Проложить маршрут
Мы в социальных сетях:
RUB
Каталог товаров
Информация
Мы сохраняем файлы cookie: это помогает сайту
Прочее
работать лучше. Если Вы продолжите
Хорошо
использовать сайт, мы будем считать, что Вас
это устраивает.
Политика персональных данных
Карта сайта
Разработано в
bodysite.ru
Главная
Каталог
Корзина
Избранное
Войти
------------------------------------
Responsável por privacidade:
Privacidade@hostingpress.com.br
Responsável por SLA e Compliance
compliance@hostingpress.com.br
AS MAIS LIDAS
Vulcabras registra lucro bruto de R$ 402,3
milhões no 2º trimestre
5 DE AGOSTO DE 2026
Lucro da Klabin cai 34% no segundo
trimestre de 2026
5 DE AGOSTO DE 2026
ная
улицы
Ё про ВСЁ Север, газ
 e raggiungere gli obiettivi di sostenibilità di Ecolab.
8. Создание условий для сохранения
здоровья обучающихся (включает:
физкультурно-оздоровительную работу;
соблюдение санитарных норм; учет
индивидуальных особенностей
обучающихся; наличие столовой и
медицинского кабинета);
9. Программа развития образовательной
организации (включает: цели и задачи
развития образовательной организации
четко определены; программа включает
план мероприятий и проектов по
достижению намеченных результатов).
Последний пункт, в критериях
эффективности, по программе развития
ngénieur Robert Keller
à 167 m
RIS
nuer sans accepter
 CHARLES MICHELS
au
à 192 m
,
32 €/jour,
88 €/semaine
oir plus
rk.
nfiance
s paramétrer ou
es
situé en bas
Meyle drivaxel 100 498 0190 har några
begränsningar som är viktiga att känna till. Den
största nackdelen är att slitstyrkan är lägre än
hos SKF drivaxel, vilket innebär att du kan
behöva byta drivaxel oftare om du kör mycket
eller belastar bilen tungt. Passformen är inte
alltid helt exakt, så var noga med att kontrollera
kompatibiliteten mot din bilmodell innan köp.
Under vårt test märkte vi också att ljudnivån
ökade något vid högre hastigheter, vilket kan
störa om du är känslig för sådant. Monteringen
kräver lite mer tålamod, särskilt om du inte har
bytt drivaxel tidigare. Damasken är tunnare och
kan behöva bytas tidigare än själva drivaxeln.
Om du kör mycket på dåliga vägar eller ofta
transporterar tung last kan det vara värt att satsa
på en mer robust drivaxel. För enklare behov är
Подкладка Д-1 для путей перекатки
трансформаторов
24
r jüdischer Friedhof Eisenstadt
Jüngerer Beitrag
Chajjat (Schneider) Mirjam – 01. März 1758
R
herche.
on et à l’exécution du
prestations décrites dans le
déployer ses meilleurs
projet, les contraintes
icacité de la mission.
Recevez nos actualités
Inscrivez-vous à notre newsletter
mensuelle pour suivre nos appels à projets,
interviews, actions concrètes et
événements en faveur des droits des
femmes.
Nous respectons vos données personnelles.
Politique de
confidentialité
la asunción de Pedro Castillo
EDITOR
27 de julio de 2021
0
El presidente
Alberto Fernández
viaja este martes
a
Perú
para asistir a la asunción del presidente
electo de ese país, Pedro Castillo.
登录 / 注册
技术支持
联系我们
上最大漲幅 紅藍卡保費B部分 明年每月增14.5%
──────────
### ABOUT THIS EXERCISE:
Copy exactly the line containing "événements en faveur des droits des" and every line after it, ending with the last line of the records above.

### WRITTEN ANSWER:
événements en faveur des droits des
femmes.
Nous respectons vos données personnelles.
Politique de
confidentialité
la asunción de Pedro Castillo
EDITOR
27 de julio de 2021
0
El presidente
Alberto Fernández
viaja este martes
a
Perú
para asistir a la asunción del presidente
electo de ese país, Pedro Castillo.
登录 / 注册
技术支持
联系我们
上最大漲幅 紅藍卡保費B部分 明年每月增14.5%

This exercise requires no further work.